Or maybe many of us are more believers than we think we are. Just as we look gloriously different from one another as we look around the room, so our beliefs will have a different appearance for each of us. And many of us consider ourselves believers already. But maybe others of us are more believers than we think we are.
Because somewhere inside there is a voice that says that God has a vision for us, for each of us and for all of us together.
Because somewhere inside us there is a voice that says that there is a beloved community that is worth striving for even if it sometimes seems very far away.
Because somewhere inside us is a voice that can call us out of some place we may find ourselves that we don’t want to be and miraculously put us on a road to new life.
Because somewhere inside us is a voice that says that love is stronger than death.
Because somewhere inside us there may be a voice that calls us by name and that at any time can begin to turn tears to hope. Because somewhere inside us is a voice that says that the journey we are called to take up again is a holy one.
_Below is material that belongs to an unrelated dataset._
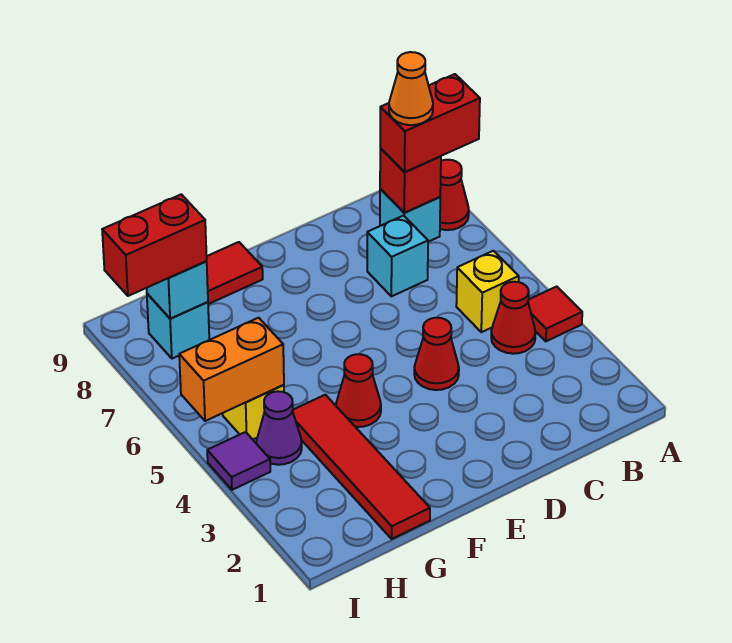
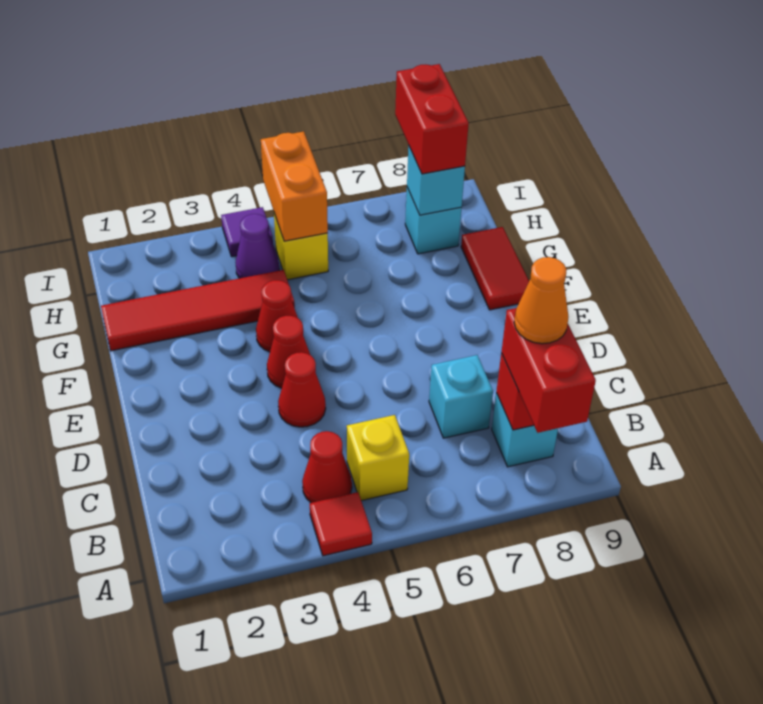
red 1x1 cone [440,160,469,230] -> red 1x1 cone moved to [267,316,310,388]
Because somewhere inside us is a voice that says that the people all around us are holy, even the ones we don’t get along with so well.
Because somewhere inside us is a voice that says, in the words of one of my favorite poets, that beyond the limits of our little prayers and careful creeds, we are not meant for dust and death, but for dancing life and silver starlight.
May such voices, these or others that may speak more in the language your heart understands, may such voices strengthen us in our believing, bring us new life in whatever way we may need, and inspire us to continue seeking new life for God’s world. And may we know ourselves blessed in our journeys. Amen.